Data extracted from a collection:
===

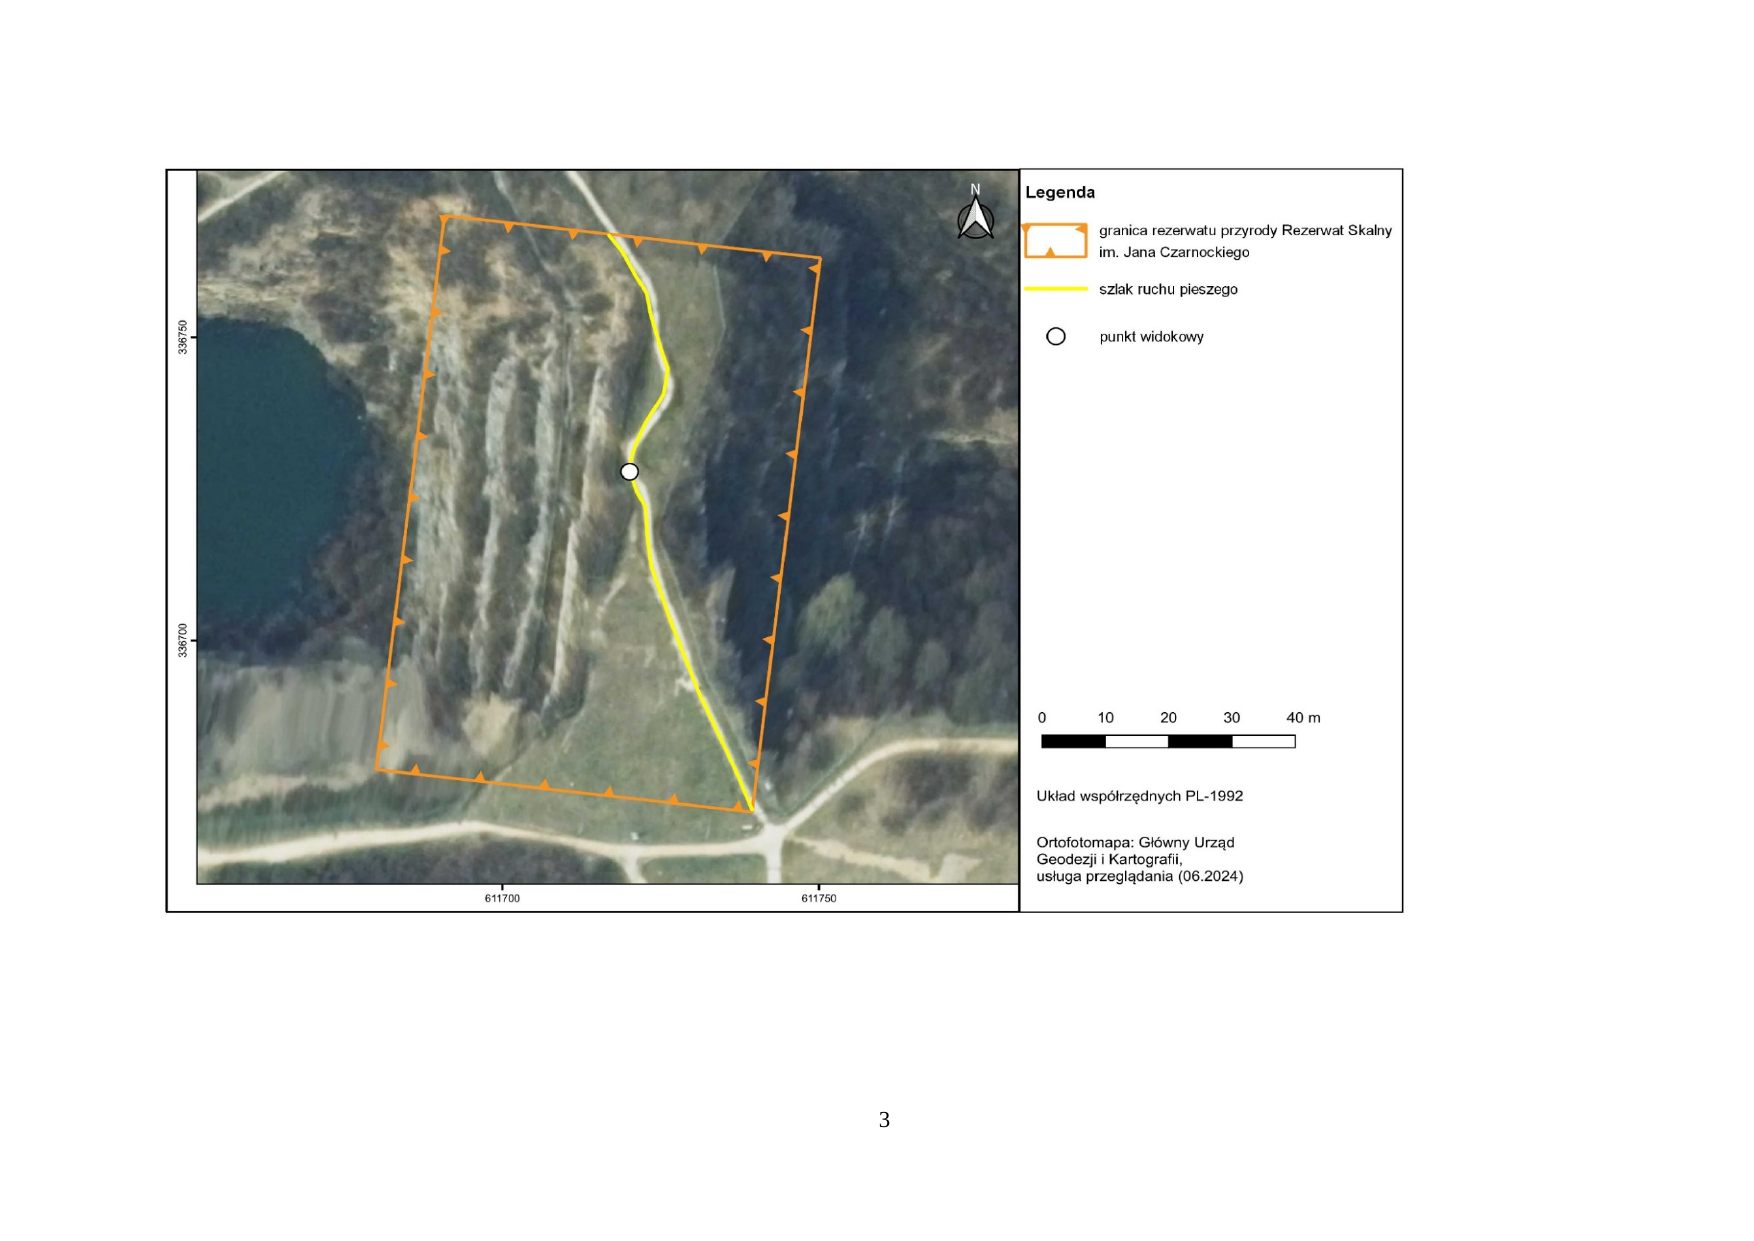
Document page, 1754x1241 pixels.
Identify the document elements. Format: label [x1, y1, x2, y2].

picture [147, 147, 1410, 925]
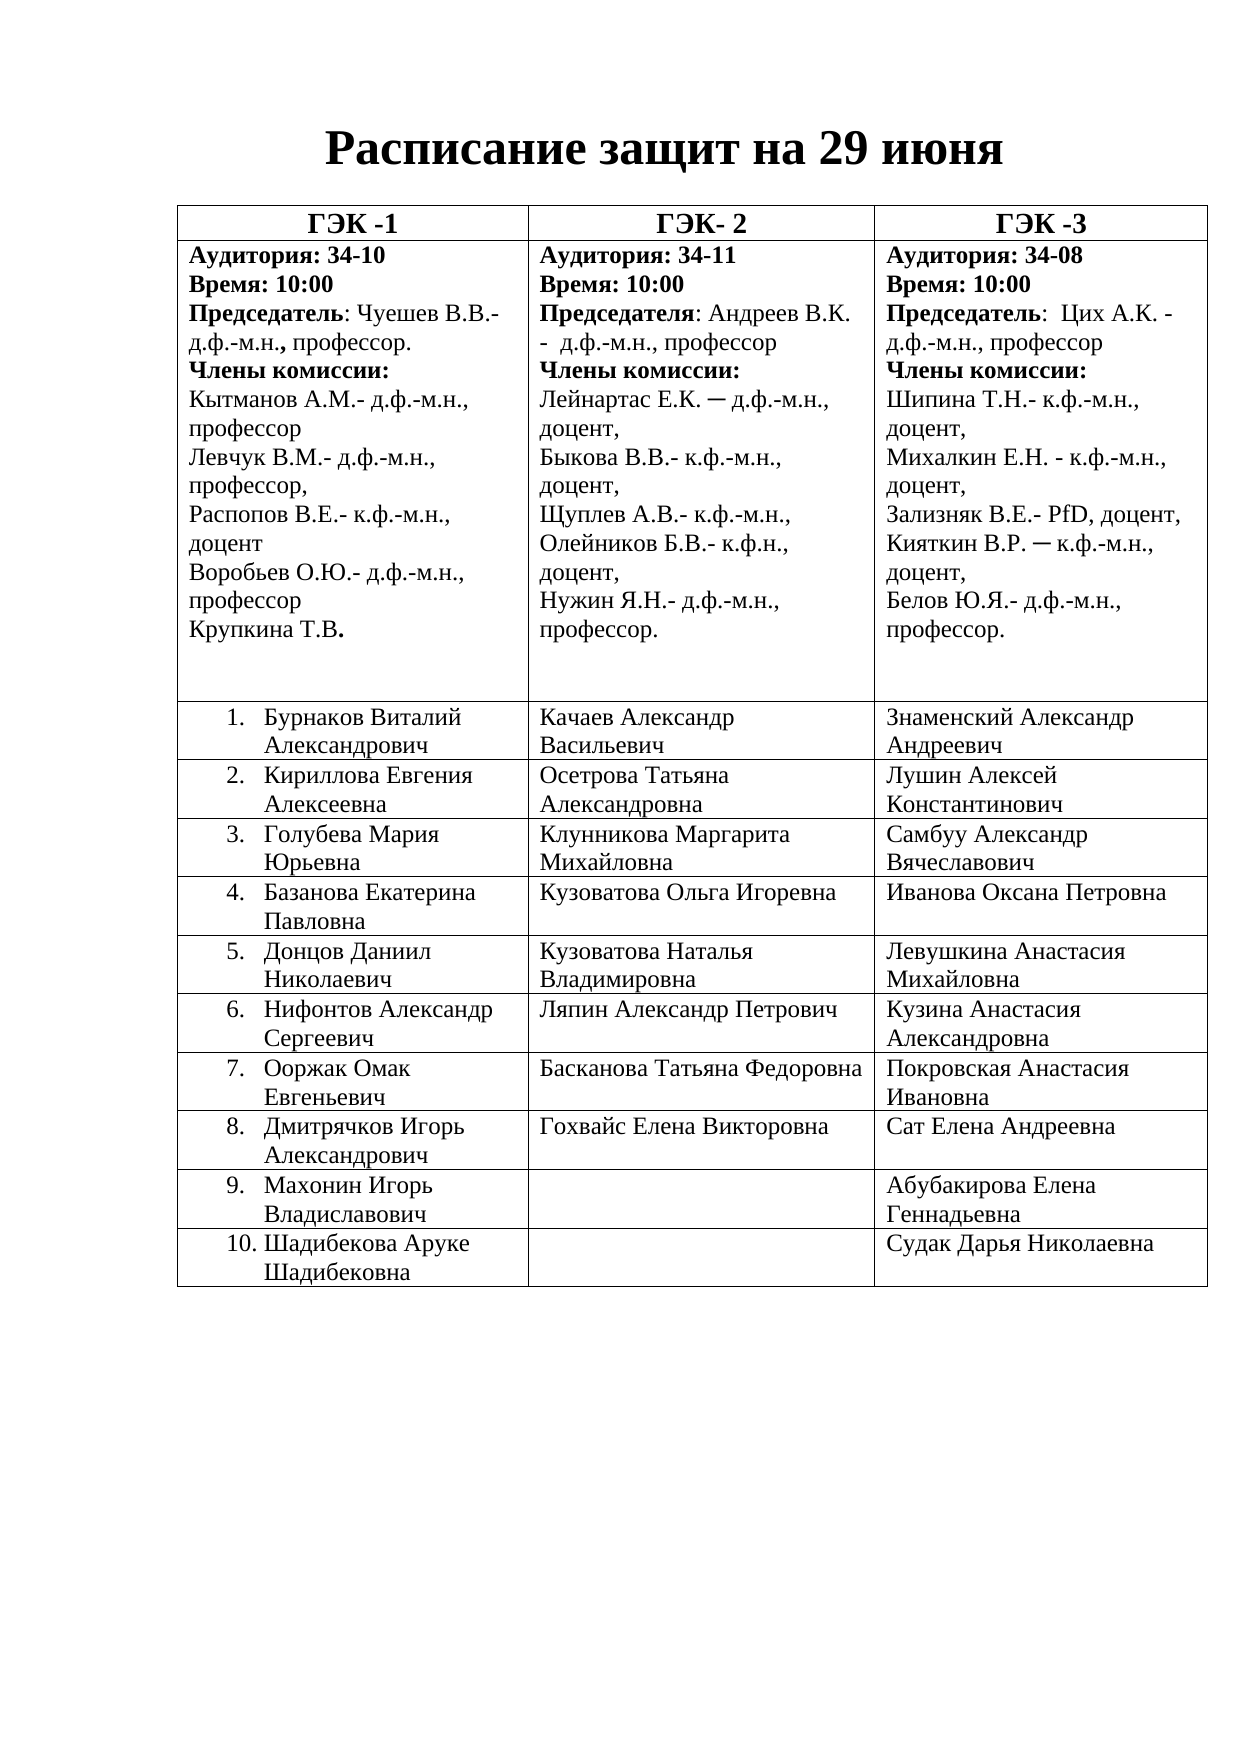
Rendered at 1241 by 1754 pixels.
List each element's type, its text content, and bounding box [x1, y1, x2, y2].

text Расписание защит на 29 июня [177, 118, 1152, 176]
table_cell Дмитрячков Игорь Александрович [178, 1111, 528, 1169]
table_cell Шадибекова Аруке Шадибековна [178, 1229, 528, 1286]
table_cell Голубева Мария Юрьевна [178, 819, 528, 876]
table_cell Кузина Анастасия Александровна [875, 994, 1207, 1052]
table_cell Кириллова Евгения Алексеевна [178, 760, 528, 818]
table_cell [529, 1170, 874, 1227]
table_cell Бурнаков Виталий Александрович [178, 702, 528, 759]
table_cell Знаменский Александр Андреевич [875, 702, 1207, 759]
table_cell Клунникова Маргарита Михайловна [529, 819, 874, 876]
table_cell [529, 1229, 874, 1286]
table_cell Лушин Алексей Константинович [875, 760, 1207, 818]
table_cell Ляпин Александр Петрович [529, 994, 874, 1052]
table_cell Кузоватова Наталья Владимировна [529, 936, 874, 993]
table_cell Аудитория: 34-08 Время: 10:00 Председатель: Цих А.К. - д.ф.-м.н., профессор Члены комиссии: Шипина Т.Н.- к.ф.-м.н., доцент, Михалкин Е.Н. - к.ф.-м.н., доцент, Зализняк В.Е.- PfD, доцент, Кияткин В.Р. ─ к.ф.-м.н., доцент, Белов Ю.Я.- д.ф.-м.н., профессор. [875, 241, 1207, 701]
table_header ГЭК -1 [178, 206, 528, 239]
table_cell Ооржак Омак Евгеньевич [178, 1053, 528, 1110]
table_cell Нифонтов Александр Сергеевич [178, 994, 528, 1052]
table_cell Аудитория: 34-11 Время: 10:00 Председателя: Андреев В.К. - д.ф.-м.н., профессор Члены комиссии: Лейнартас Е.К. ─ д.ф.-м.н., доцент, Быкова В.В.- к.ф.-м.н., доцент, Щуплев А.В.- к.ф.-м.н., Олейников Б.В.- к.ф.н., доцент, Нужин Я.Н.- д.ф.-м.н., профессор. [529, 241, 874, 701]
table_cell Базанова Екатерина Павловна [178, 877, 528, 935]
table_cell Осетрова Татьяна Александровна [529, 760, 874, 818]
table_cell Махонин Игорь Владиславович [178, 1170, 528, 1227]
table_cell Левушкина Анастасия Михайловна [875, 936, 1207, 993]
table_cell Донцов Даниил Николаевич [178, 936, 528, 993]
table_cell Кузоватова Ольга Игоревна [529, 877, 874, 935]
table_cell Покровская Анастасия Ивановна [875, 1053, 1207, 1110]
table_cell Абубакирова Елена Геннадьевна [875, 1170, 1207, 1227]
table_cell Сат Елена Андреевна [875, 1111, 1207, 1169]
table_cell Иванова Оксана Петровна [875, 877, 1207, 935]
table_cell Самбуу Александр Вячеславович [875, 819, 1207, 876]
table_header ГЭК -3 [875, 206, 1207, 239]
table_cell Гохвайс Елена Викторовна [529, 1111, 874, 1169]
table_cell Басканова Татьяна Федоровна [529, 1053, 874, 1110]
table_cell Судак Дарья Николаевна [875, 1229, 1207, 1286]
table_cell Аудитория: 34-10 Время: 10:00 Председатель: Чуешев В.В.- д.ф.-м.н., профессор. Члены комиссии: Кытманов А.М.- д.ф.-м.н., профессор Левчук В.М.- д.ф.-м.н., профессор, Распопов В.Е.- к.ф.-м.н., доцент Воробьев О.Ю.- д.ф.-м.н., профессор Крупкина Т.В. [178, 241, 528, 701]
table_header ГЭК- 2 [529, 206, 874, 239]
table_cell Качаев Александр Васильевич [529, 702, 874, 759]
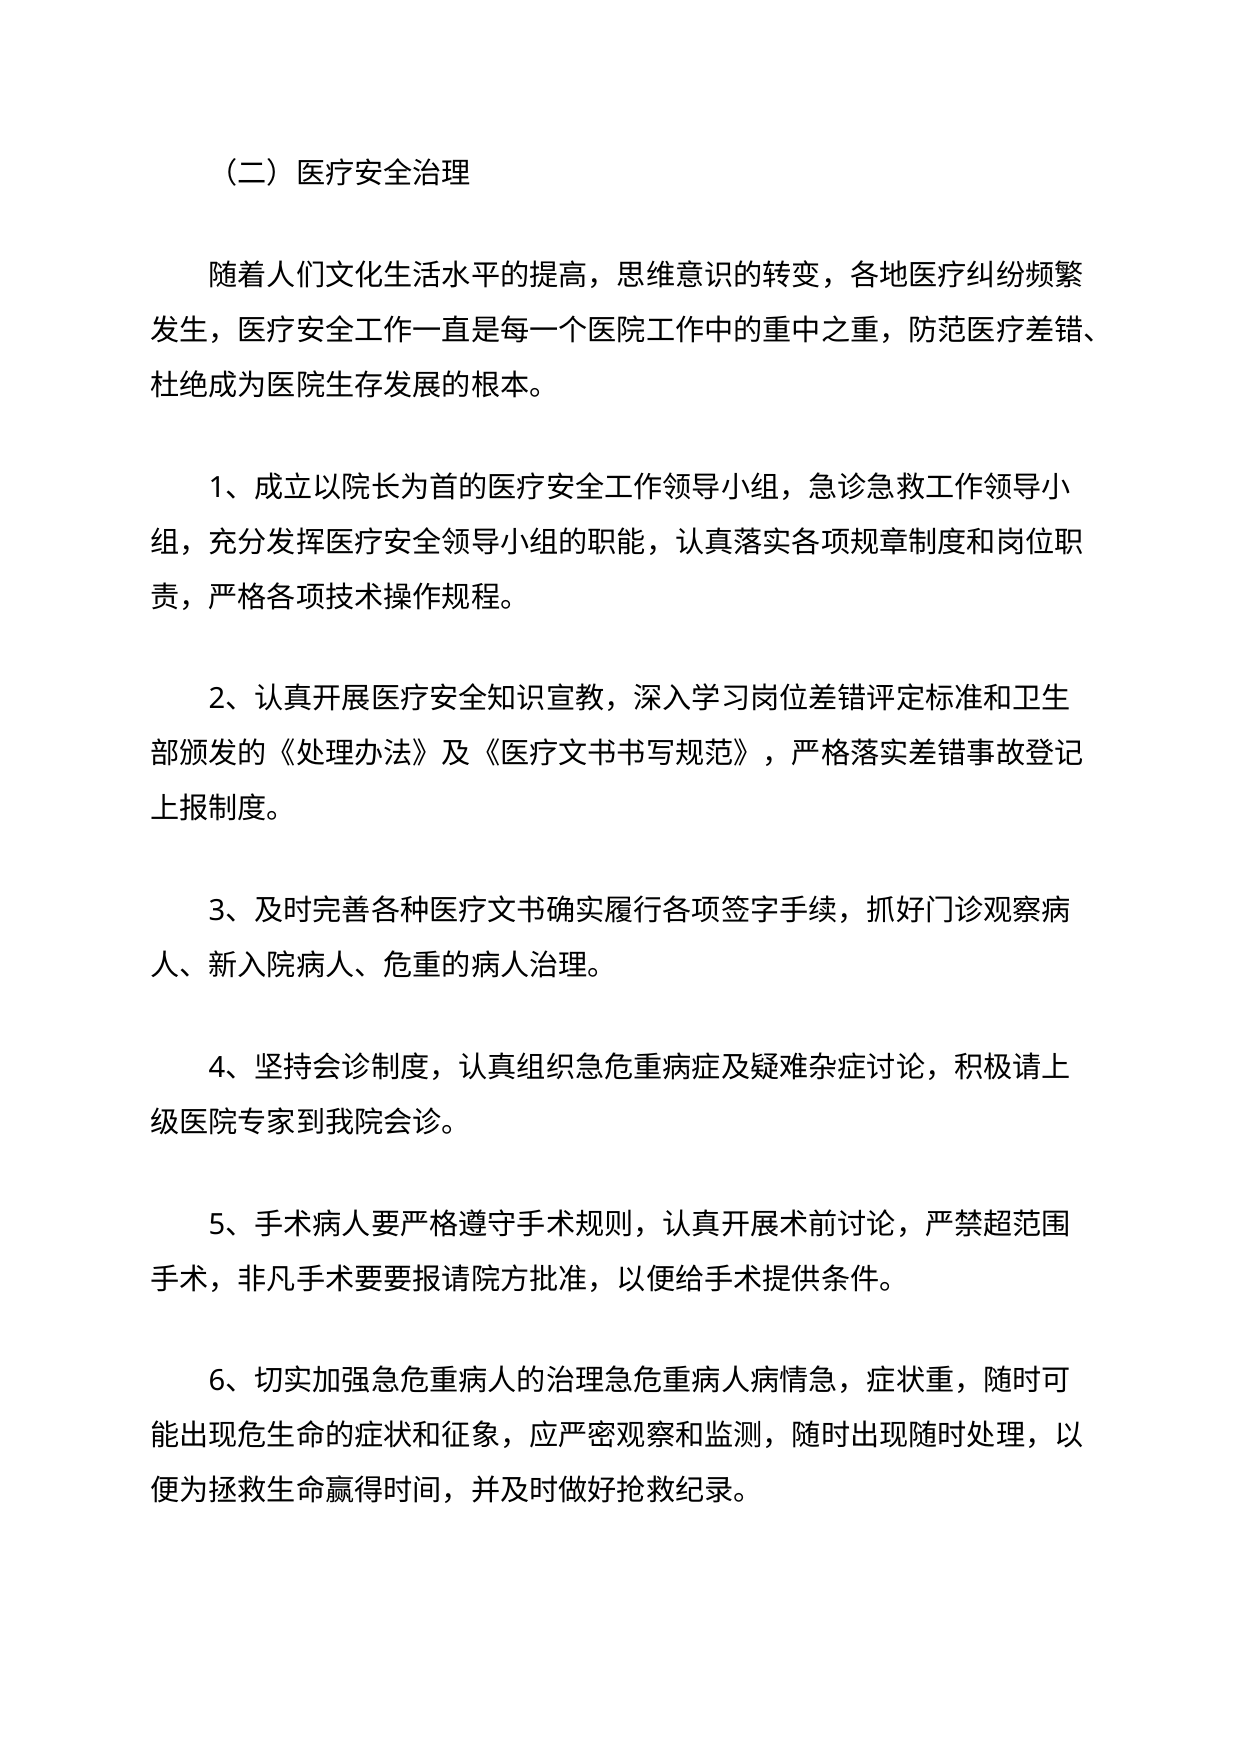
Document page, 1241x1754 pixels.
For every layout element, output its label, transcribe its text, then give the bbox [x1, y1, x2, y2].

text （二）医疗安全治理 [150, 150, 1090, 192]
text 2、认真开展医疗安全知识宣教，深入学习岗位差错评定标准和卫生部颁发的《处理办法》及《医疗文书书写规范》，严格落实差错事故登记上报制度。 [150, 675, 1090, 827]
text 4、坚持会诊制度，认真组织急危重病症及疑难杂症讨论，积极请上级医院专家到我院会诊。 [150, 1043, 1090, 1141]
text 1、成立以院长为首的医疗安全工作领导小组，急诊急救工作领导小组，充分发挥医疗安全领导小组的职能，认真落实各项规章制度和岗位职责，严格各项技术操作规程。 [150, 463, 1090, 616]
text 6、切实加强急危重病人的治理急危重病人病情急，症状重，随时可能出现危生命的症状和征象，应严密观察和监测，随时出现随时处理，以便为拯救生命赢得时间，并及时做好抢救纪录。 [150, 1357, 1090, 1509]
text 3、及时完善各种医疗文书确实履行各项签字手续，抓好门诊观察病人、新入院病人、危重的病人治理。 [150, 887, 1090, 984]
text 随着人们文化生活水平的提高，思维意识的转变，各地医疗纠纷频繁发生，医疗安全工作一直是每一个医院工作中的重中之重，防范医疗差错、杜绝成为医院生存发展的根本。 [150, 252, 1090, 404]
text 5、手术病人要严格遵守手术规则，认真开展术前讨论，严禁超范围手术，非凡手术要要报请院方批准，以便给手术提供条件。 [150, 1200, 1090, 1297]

===

The answer should be the records above, unchanged, with the pictures omitted.

Document page, 1754x1241 pixels.
Identify the document elements. Format: label [x1, y1, x2, y2].

picture [147, 147, 1410, 925]
Rendered at 1241 by 1754 pixels.
List each element's type, its text content, and bounding box [x1, y1, x2, y2].

text Расписание защит на 29 июня [177, 118, 1152, 176]
table_cell Дмитрячков Игорь Александрович [178, 1111, 528, 1169]
table_cell Шадибекова Аруке Шадибековна [178, 1229, 528, 1286]
table_cell Голубева Мария Юрьевна [178, 819, 528, 876]
table_cell Кузина Анастасия Александровна [875, 994, 1207, 1052]
table_cell Кириллова Евгения Алексеевна [178, 760, 528, 818]
table_cell [529, 1170, 874, 1227]
table_cell Бурнаков Виталий Александрович [178, 702, 528, 759]
table_cell Знаменский Александр Андреевич [875, 702, 1207, 759]
table_cell Клунникова Маргарита Михайловна [529, 819, 874, 876]
table_cell [529, 1229, 874, 1286]
table_cell Лушин Алексей Константинович [875, 760, 1207, 818]
table_cell Ляпин Александр Петрович [529, 994, 874, 1052]
table_cell Кузоватова Наталья Владимировна [529, 936, 874, 993]
table_cell Аудитория: 34-08 Время: 10:00 Председатель: Цих А.К. - д.ф.-м.н., профессор Члены комиссии: Шипина Т.Н.- к.ф.-м.н., доцент, Михалкин Е.Н. - к.ф.-м.н., доцент, Зализняк В.Е.- PfD, доцент, Кияткин В.Р. ─ к.ф.-м.н., доцент, Белов Ю.Я.- д.ф.-м.н., профессор. [875, 241, 1207, 701]
table_header ГЭК -1 [178, 206, 528, 239]
table_cell Ооржак Омак Евгеньевич [178, 1053, 528, 1110]
table_cell Нифонтов Александр Сергеевич [178, 994, 528, 1052]
table_cell Аудитория: 34-11 Время: 10:00 Председателя: Андреев В.К. - д.ф.-м.н., профессор Члены комиссии: Лейнартас Е.К. ─ д.ф.-м.н., доцент, Быкова В.В.- к.ф.-м.н., доцент, Щуплев А.В.- к.ф.-м.н., Олейников Б.В.- к.ф.н., доцент, Нужин Я.Н.- д.ф.-м.н., профессор. [529, 241, 874, 701]
table_cell Базанова Екатерина Павловна [178, 877, 528, 935]
table_cell Осетрова Татьяна Александровна [529, 760, 874, 818]
table_cell Махонин Игорь Владиславович [178, 1170, 528, 1227]
table_cell Левушкина Анастасия Михайловна [875, 936, 1207, 993]
table_cell Донцов Даниил Николаевич [178, 936, 528, 993]
table_cell Кузоватова Ольга Игоревна [529, 877, 874, 935]
table_cell Покровская Анастасия Ивановна [875, 1053, 1207, 1110]
table_cell Абубакирова Елена Геннадьевна [875, 1170, 1207, 1227]
table_cell Сат Елена Андреевна [875, 1111, 1207, 1169]
table_cell Иванова Оксана Петровна [875, 877, 1207, 935]
table_cell Самбуу Александр Вячеславович [875, 819, 1207, 876]
table_header ГЭК -3 [875, 206, 1207, 239]
table_cell Гохвайс Елена Викторовна [529, 1111, 874, 1169]
table_cell Басканова Татьяна Федоровна [529, 1053, 874, 1110]
table_cell Судак Дарья Николаевна [875, 1229, 1207, 1286]
table_cell Аудитория: 34-10 Время: 10:00 Председатель: Чуешев В.В.- д.ф.-м.н., профессор. Члены комиссии: Кытманов А.М.- д.ф.-м.н., профессор Левчук В.М.- д.ф.-м.н., профессор, Распопов В.Е.- к.ф.-м.н., доцент Воробьев О.Ю.- д.ф.-м.н., профессор Крупкина Т.В. [178, 241, 528, 701]
table_header ГЭК- 2 [529, 206, 874, 239]
table_cell Качаев Александр Васильевич [529, 702, 874, 759]
Document page, 1241x1754 pixels.
For every layout element, output its label, transcribe its text, then give the bbox [x1, y1, x2, y2].

text （二）医疗安全治理 [150, 150, 1090, 192]
text 2、认真开展医疗安全知识宣教，深入学习岗位差错评定标准和卫生部颁发的《处理办法》及《医疗文书书写规范》，严格落实差错事故登记上报制度。 [150, 675, 1090, 827]
text 4、坚持会诊制度，认真组织急危重病症及疑难杂症讨论，积极请上级医院专家到我院会诊。 [150, 1043, 1090, 1141]
text 1、成立以院长为首的医疗安全工作领导小组，急诊急救工作领导小组，充分发挥医疗安全领导小组的职能，认真落实各项规章制度和岗位职责，严格各项技术操作规程。 [150, 463, 1090, 616]
text 6、切实加强急危重病人的治理急危重病人病情急，症状重，随时可能出现危生命的症状和征象，应严密观察和监测，随时出现随时处理，以便为拯救生命赢得时间，并及时做好抢救纪录。 [150, 1357, 1090, 1509]
text 3、及时完善各种医疗文书确实履行各项签字手续，抓好门诊观察病人、新入院病人、危重的病人治理。 [150, 887, 1090, 984]
text 随着人们文化生活水平的提高，思维意识的转变，各地医疗纠纷频繁发生，医疗安全工作一直是每一个医院工作中的重中之重，防范医疗差错、杜绝成为医院生存发展的根本。 [150, 252, 1090, 404]
text 5、手术病人要严格遵守手术规则，认真开展术前讨论，严禁超范围手术，非凡手术要要报请院方批准，以便给手术提供条件。 [150, 1200, 1090, 1297]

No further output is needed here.